• **WORK ORDER A**
Answer these from the post on Java virtual threads:
(i) How many logical processors does the author's laptop have?
(ii) What median time did the fixed pool of 200 platform threads take for the 10,000 waiting tasks?
(iii) For how long does each task sleep?

• **READING PASSAGE**
S M Tahosin

Posted on Jun 4

I Replaced 200 Threads With 10,000. Java Finished 13.5x Faster.

#programming #java #discuss #beginners

Low overhead for blocking tasks

I expected the fans to spin.

I had just asked Java to start 10,000 tasks, give each task its own virtual
thread, and make every one wait for 100 milliseconds.

Instead, the program finished before I could move my hand away from Enter.

So I ran it again. Then three more times.

On my 12-logical-processor laptop, the median result looked like this:

Executor	10,000 waiting tasks
Fixed pool of 200 platform threads	5,116 ms
One virtual thread per task	378 ms

That is 13.5x faster completion after changing the executor, not the task.

This is not proof that virtual threads make Java code 13.5x faster.

It is proof that I had been thinking about threads incorrectly.

Let us rebuild that mental model from the inside.

First, Make a Prediction

Each task does this:

Thread.sleep(Duration.ofMillis(100));

There are 10,000 tasks.

How long should the whole program take?

A: About 1,000 seconds, because 10,000 x 100 ms = 1,000 seconds
B: About 5 seconds, because 200 platform threads process the work in waves
C: Well under 1 second, because waiting virtual threads can step aside

All three answers can be correct. The executor decides which world you live
in.

The Old Mental Model

For most of Java's life, a Java thread was a thin wrapper around an operating
system thread.

That made threads useful, but expensive enough to treat as a limited resource.

If your server had a pool of 200 platform threads and all 200 were waiting for
a slow database, request 201 had to stand in line.

request -> platform thread -> OS thread -> wait
request -> platform thread -> OS thread -> wait
request ->       queue       ->          -> wait for a free thread

The code was blocked, but the operating system thread assigned to it was still
occupied.

Virtual threads break that one-to-one relationship.

• **RECORDS TO PROCESS**
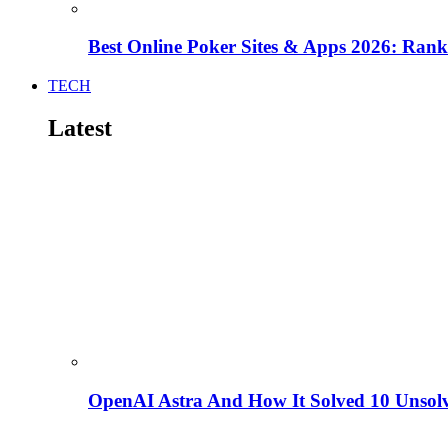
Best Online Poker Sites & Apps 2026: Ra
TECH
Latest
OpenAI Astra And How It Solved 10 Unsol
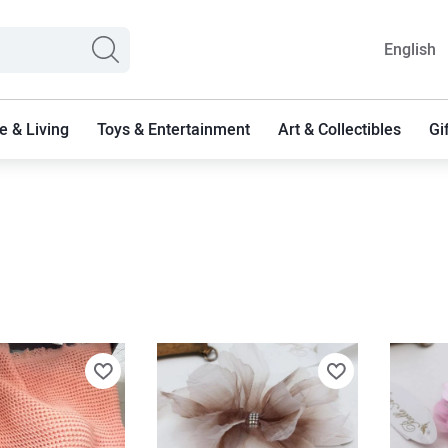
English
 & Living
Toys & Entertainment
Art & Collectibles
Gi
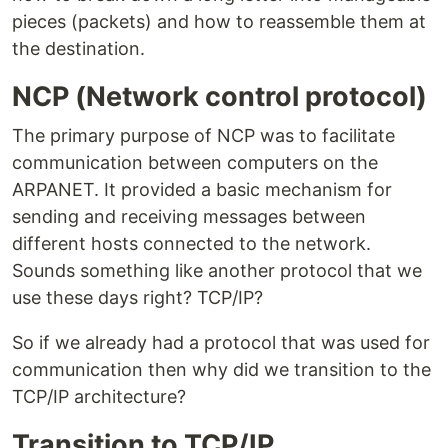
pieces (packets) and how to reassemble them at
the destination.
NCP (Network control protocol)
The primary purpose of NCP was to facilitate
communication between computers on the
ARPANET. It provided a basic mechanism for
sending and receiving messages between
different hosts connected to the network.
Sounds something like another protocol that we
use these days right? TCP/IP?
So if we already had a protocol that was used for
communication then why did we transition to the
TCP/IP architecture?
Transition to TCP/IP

• **WORK ORDER B**
Recast the lines of the rows as a numbered list, leaving out blank lines. Begin at the line in the rows that has "pieces (packets) and" and stop at the end of the rows.

• **YOUR RESPONSE A**
(i) 12
(ii) 5,116 ms
(iii) 100 milliseconds

• **YOUR RESPONSE B**
1. pieces (packets) and how to reassemble them at
2. the destination.
3. NCP (Network control protocol)
4. The primary purpose of NCP was to facilitate
5. communication between computers on the
6. ARPANET. It provided a basic mechanism for
7. sending and receiving messages between
8. different hosts connected to the network.
9. Sounds something like another protocol that we
10. use these days right? TCP/IP?
11. So if we already had a protocol that was used for
12. communication then why did we transition to the
13. TCP/IP architecture?
14. Transition to TCP/IP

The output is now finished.